Voor geeft verweerder in de beslissing van 19 november 1999 aan dat hij geen genoegen kon nemen met de "akte van bekendheid", opgemaakt door de Kantonrechter te Nijmegen op 7 mei 1999. De president acht het van belang dat verweerder
in de beslissing op bezwaar nader ingaat op de relatie tussen deze procedure en de procedure van legalisatie en verificatie van de geboorteakte.
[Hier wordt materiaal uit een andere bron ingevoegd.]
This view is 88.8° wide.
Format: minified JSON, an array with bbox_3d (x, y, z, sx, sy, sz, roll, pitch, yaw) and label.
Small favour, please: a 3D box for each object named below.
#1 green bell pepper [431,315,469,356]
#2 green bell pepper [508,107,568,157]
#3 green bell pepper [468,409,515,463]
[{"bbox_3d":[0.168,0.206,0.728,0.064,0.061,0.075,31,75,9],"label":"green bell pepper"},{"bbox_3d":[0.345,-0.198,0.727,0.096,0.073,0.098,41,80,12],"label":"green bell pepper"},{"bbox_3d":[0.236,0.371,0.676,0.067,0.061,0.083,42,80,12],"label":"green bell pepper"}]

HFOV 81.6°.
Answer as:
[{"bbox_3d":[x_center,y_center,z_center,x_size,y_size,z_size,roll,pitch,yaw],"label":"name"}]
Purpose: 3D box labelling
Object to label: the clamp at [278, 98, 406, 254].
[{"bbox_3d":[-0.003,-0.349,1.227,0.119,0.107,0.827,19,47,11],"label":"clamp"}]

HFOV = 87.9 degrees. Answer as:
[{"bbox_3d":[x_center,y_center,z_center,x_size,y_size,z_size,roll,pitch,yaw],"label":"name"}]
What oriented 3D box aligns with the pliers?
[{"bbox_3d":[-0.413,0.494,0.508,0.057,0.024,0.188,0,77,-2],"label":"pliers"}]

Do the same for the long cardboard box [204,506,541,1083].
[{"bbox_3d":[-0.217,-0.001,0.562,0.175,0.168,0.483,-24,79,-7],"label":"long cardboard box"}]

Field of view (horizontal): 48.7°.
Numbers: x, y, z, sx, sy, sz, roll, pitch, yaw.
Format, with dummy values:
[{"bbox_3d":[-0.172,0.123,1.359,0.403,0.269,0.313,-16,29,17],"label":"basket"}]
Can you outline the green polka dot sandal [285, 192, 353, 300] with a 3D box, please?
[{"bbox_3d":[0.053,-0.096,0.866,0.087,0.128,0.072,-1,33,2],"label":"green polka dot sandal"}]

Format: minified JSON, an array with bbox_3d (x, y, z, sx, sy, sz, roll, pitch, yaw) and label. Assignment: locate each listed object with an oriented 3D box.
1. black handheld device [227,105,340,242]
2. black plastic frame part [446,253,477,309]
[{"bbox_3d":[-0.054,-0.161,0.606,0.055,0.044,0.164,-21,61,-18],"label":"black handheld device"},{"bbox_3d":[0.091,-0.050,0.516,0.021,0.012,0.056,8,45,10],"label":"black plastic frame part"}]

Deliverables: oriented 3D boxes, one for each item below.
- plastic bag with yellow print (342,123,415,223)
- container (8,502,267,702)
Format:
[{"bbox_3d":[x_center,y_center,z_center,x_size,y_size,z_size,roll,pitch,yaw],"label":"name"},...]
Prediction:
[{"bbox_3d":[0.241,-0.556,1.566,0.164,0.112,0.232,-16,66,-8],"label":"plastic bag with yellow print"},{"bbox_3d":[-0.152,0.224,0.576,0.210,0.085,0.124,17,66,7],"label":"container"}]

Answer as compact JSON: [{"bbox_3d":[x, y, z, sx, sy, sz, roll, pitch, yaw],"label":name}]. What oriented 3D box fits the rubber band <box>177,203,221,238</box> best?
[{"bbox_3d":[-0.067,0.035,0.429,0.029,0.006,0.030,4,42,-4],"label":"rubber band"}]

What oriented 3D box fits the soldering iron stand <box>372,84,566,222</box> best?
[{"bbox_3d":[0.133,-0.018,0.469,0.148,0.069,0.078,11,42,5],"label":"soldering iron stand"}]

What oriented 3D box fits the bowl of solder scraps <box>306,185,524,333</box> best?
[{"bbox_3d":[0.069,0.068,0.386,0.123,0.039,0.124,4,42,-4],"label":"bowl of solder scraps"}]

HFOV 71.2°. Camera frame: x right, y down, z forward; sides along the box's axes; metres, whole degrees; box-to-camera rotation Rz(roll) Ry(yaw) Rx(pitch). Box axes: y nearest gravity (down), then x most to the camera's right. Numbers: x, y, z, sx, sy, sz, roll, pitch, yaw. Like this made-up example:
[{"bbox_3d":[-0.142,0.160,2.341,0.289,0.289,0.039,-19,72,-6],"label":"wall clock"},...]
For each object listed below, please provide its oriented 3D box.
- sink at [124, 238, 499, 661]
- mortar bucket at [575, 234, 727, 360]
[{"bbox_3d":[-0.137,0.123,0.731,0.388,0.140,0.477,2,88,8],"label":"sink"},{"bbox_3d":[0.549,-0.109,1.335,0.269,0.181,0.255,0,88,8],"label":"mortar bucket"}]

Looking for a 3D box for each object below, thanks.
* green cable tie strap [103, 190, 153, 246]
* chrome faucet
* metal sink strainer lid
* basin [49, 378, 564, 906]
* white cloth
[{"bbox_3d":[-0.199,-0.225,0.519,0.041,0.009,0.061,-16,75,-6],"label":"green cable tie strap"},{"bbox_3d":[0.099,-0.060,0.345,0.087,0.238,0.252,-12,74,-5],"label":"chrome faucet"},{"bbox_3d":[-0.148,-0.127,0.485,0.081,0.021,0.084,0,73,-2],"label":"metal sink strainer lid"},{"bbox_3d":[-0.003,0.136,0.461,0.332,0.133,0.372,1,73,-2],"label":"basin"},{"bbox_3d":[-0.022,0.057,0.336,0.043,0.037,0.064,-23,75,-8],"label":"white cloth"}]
Een positieve uitkomst van de procedure tot verkrijging van de akte van bekendheid
heeft immers tot gevolg dat de persoonsgegevens van verzoeker zijn opgenomen in de registers van de burgerlijke stand, zodat die gegevens onderdeel uitmaken van de Nederlandse rechtsorde. De president stelt zich de vraag of het
eisen van een gelegaliseerde en geverifieerde akte in een situatie als deze niet een "gepasseerd station" is.
9. Gelet op het onder 8 overwogene komt de voorlopige voorziening voor toewijzing in aanmerking.
10. De president ziet in dit geval aanleiding verweerder met toepassing van artikel 8:75, eerste lid, Algemene wet bestuursrecht te veroordelen in de kosten die verzoeker in verband met de behandeling van het verzoek redelijkerwijs
heeft moeten maken. Deze kosten zijn op voet van het bepaalde in het Besluit proceskosten bestuursrecht vastgesteld op f 1420,- (1 punt voor het verzoekschrift en 1 punt voor het verschijnen ter zitting met een waarde per punt van f
710,- en wegingsfactor 1).
Aangezien ten behoeve van verzoeker een toevoeging is verleend krachtens de Wet op de rechtsbijstand, dient ingevolge artikel 8:75, tweede lid, Algemene wet bestuursrecht de betaling aan de griffier te geschieden.
11. De rechtbank wijst met toepassing van artikel 8:74, eerste lid, Awb de Staat der Nederlanden aan als rechtspersoon die aan verzoekster het
betaalde griffierecht ad fl. 225,- dient te vergoeden.
III. BESLISSING
De president:
1. wijst het verzoek toe in die zin, dat verweerder wordt opgedragen een beslissing op bezwaar te nemen binnen 4 weken na datum verzending van deze uitspraak.
2. veroordeelt verweerder in de proceskosten ad f 1420,- onder aanwijzing van de Staat der Nederlanden (Ministerie van Buitenlandse Zaken) als rechtspersoon die deze kosten dient te vergoeden en aan de griffier dient te betalen;
3. gelast dat de Staat der Nederlanden als rechtspersoon het door verzoeker betaalde griffierecht ad f 225,- vergoedt.
Aldus gedaan door mr. M.C.R. Derkx en uitgesproken in het openbaar op 31 maart 2000, in tegenwoordigheid van mr. D.M. Grot, griffier.